A written report is presented in advance on behalf of GNWI for each Regional Assembly based on the affairs and activities of the intergroup since the last Regional Assembly – usually by the Thursday prior to the meeting. It is suggested that GNWI RRs take alternate turns in the preparation of this report and agree its contents in advance of the required submission. In addition, the nominated GNWI RR for the relevant meeting will prepare a written report for GNWI based on the affairs and activities of Region for presentation to the next forthcoming GNWI meeting.

It is suggested that RRs for all intergroups, through participation at Glasgow Region, avail themselves of the opportunity to take on Regional LO positions as and when they become available. In addition, RRs can make themselves available as potential conference and conventions delegates for Region as they so wish.

This is an interesting opportunity to progress an individuals knowledge and awareness of AA and how it operates, and to assist in the Unity of structure that our Fellowship requires to support our other pillars of Recovery and Service.

If anyone needs/wants to be 12 stepped or chat about the role into please let our secretary know and this can be arranged.

Role of the Intergroup Probation/Criminal Justice Social Work Services Liaison Officer (CJSWSLO): Taken from The AA Service Handbook for Great Britain.

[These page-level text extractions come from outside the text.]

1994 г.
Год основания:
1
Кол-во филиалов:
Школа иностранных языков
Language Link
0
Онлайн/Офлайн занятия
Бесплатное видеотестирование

The main tasks of the intergroup liaison officer are

Obtaining and reading the Liaison Officers Pack: Probation/CJS and using it as the Liaison Officer feels appropriate, and using the AA Web sites section on Probation/ CJSWS Liaison for information and resource material

To establish/maintain links in the intergroup area with:

Offender management services dealing with non-custodial sentences
Bail hostels and similar facilities
Magistrates/Justices, local courts and court officer
Police forces
Solicitors organisations
Other professionals having regular contact with probationers

Report to each intergroup meeting by the Liaison Officer to keep intergroup informed on a regular basis. A copy of each intergroup report should be sent to the regional Probation/CJSWS Liaison Officer, who should be kept informed of developments in the intergroup.
Maintaining lists of contacts, Twelfth-Steppers, helpers etc so that continuity of service can be eased.
Attending regional Workshops when available, and keeping in contact with the regional Liaison Office.
Attending AAs national Probation/Criminal Justice Social Work Seminars when these are arranged Some intergroups have a flourishing relationship with their local offender management services department. In others there will have been little contact. It is for each Liaison Officer to decide the best way of taking the role forward.

Some suggested methods are as follows:

Setting up a committee or team to assist in the work and to Twelfth Step any probationers.
Establishing a named contact in each local offender management service office in the area, and with the courts service, police, and other organisations
Distributing approved AA literature and posters for display in offender management service offices bail hostels, court office and police stations, and to be given by them to offenders.
Material given to offenders might include stories from AA members who have encountered similar problems, which are available from the AA Web site and the Prison induction pack
Attending meetings with individuals and teams in the offender management service to inform them of how AA works and what it does and does not do. Attending similar meetings with courts staff, solicitors, the police etc.
Arranging to provide speakers for offender groups such as alcohol awareness sessions, perhaps with the help of members who have experienced aspects of the criminal justice system.